Outlook and Exchange encode certain attachments in a manner that are stripped when processed by “improperly configured” email servers – namely Open Source ones. That seemed a little odd to me that the ISP was to blame for the attachments disappearing between two Microsoft products, so I tested it. I sent a few emails from Outlook to Outlook Express through our Open Source mail server – no problems, everything got where it was supposed to go. I then disabled support in our MTA for TNEF encoding – that, according to Microsoft, was the culprit, and sure enough, the attachments that weren’t working for my customer stopped working for me. Apparently, the ISP did have their server mis-configured.

Transport Neutral Encapsulation Format, or TNEF is, paradoxically, a proprietary attachment format used in Outlook and Exchange – there really is nothing neutral about it. Our company MTA was compiled with TNEF decoding so there were no problems passing these attachments to the recipients. Since it is unlikely for an ISP to rebuild it’s mail servers, TNEF related issues can be largely avoided by sending email as HTML of plain text. Avoid RTF in Outlook as this format uses TNEF while HTML and plain text use the standard MIME encoding. TNEF encoding can sometimes contain user login names, file paths, and other potentially sensitive information from which attack vectors could be derived. This vulnerability was patched in 2006 but there are certainly a large number of un-patched systems out there.

Eventually, my customer grudgingly went back to using Outlook Express, accusing the entire IT industry of being a racket, since the large cable company that provides their internet service was not interested in reconfiguring their mail servers, I advised him to buy a product that didn’t work with this mis-configured equipment, Microsoft, the biggest software company in the world, couldn’t get two of it’s flagship products to play nice with each other.
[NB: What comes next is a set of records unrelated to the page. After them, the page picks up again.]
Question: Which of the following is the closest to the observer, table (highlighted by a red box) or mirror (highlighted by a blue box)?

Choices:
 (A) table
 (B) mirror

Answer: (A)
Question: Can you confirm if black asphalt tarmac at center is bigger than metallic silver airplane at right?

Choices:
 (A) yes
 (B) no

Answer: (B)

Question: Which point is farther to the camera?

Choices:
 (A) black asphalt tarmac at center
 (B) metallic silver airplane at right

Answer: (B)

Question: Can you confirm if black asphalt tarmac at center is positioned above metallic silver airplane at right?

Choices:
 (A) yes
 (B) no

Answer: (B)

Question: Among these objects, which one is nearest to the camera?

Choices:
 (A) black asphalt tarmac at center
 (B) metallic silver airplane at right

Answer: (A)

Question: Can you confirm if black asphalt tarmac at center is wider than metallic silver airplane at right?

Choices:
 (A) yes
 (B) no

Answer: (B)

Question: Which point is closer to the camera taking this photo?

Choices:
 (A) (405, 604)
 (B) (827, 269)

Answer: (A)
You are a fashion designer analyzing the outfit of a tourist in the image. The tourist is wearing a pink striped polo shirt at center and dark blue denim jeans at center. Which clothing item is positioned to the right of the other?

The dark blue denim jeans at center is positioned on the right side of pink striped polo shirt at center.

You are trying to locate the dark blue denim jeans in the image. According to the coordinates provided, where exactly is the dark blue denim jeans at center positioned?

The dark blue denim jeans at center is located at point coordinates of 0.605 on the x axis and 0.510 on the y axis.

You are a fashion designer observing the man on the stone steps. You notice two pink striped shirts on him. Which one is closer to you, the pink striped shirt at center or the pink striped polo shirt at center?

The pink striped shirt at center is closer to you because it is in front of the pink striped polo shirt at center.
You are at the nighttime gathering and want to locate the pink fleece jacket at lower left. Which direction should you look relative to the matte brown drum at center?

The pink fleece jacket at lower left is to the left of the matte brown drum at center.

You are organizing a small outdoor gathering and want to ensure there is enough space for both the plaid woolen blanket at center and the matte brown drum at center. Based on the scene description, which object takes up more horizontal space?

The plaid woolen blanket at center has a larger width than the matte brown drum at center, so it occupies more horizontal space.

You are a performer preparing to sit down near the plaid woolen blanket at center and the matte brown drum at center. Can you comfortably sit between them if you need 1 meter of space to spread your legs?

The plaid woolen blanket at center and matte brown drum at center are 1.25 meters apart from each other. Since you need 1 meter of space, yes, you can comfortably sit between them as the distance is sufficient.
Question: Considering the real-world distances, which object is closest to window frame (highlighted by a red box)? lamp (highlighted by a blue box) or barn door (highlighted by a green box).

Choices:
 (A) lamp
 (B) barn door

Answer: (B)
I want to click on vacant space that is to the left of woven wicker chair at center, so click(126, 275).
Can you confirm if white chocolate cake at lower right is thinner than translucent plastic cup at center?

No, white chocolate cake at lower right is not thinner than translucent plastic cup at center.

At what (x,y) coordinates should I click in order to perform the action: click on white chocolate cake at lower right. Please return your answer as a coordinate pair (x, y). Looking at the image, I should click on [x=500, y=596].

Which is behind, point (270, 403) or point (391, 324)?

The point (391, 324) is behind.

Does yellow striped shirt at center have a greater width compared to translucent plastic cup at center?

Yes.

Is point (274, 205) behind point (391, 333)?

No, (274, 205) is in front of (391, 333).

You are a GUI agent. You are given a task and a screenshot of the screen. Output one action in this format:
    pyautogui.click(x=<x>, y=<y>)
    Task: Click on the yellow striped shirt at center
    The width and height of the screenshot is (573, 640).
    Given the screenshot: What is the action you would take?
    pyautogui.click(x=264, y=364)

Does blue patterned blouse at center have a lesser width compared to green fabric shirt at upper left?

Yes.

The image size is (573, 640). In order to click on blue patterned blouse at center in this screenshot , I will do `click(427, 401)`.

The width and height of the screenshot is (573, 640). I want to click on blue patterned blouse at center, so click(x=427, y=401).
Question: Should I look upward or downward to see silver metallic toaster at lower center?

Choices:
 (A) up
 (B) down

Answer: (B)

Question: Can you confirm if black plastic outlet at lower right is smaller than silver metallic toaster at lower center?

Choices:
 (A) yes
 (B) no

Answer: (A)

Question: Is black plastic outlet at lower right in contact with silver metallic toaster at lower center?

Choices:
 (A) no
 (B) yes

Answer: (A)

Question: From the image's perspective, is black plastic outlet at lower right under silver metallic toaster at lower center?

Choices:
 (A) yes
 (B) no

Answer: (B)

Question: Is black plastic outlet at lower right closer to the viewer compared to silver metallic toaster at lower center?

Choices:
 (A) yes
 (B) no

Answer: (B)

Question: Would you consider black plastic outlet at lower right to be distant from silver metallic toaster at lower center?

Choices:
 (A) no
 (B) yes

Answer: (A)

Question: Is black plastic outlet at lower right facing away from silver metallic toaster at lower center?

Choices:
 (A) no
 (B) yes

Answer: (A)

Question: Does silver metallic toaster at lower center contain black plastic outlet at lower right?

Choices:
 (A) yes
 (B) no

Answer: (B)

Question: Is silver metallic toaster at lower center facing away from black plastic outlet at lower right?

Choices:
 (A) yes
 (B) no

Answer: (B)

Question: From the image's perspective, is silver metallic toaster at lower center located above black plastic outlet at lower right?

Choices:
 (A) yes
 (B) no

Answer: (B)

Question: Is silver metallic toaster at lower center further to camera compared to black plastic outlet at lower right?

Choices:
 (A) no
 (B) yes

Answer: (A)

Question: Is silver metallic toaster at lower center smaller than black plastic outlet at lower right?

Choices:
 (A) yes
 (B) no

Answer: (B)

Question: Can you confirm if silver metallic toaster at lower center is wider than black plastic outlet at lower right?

Microsoft did offer free support hours to quell my irritation with them, demanding that they make their products work with each other. I declined because, as a Microsoft Partner, we get free critical support – and I only call them when it’s critical. I did get a really nice golf shirt with the Microsoft logo emblazoned on the sleeve though. I believe that Microsoft sent my customer a credit for future purchase, but he never got it. It was sent as an attachment.